Australia’s cannabis stocks are struggling to recover after the market correction in early February.
Almost all of the 21 ASX-listed pot stocks monitored by Stockhead are still down from their January highs.
Only Atlas Pearls (ASX:ATP), which has a cannabis joint venture in Tasmania, Zelda Therapeutics (ASX:ZLD) and CannPal (ASX:CP1) are trading above their February 1 share prices.
It’s the same story in Canada’s Marijuana Index of 24 cannabis-related stocks, which is down around 30 per cent since the start of the year.
The dip has been partly caused by news of a delay in the legislation of recreational cannabis use in Canada, which has been driving Canadian — and Australian — pot stock values.
In the local market, John Athanasiou, founder and CEO of Red Leaf Securities, says reputational damage caused by recent scandals at tech companies Get Swift (ASX:GSW), Buddy (ASX:BUD) and Big Un (ASX:BIG) is also having an impact in other small cap sectors such as cannabis.

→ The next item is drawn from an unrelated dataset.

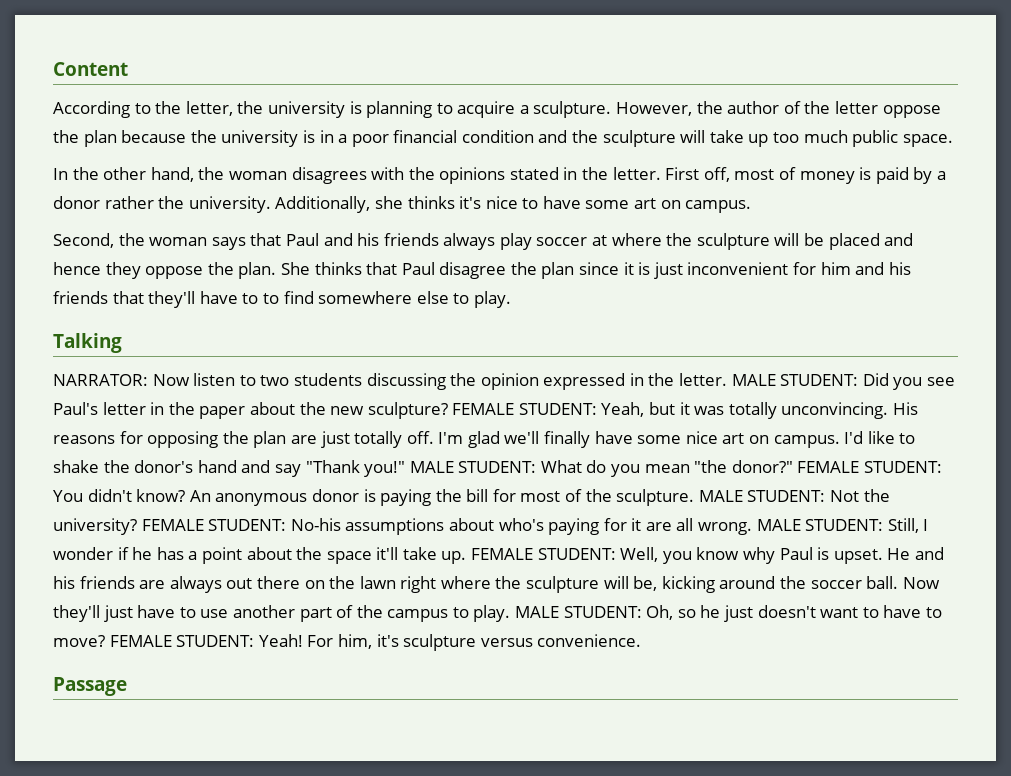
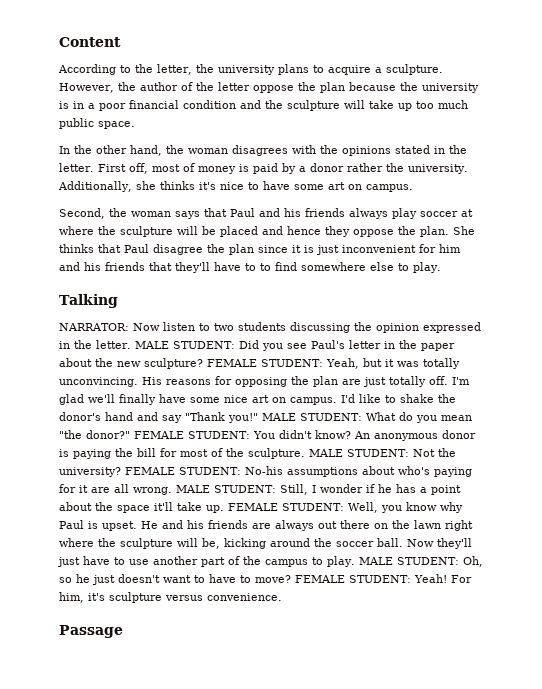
[349,101,433,118] is planning -> [277,64,309,75] plans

“There’s concern in the small caps space given what’s happened in other small cap IT companies, it might be prevalent in other sectors as well — like cannabis,” he told Stockhead.
“There are also a few cannabis stocks with internal boardroom issues, which isn’t helping.”
The Hydroponics Company (ASX:THC) and eSense Lab (ASX:ESE) are both dealing with such issues, while others like Stemcell United (ASX:SCU) have struggled to sell capital raisings to a skeptical market.
However, growing demand for cannabis — especially in North America — is expected to underpin growth among cannabis plays later this year. The legalisation of recreational pot in Canada — now expected to go ahead after August — and a similar rollout in US States will drive demand.
“The potential move in Canada to legalise recreational use in 2018 should provide strong catalysts in the sector as a whole, leading into year’s end,” says Niv Dagan, Executive Director at PEAK Asset Management.
Investors should focus on “cannabis stocks that are undervalued relative to peers”, he says.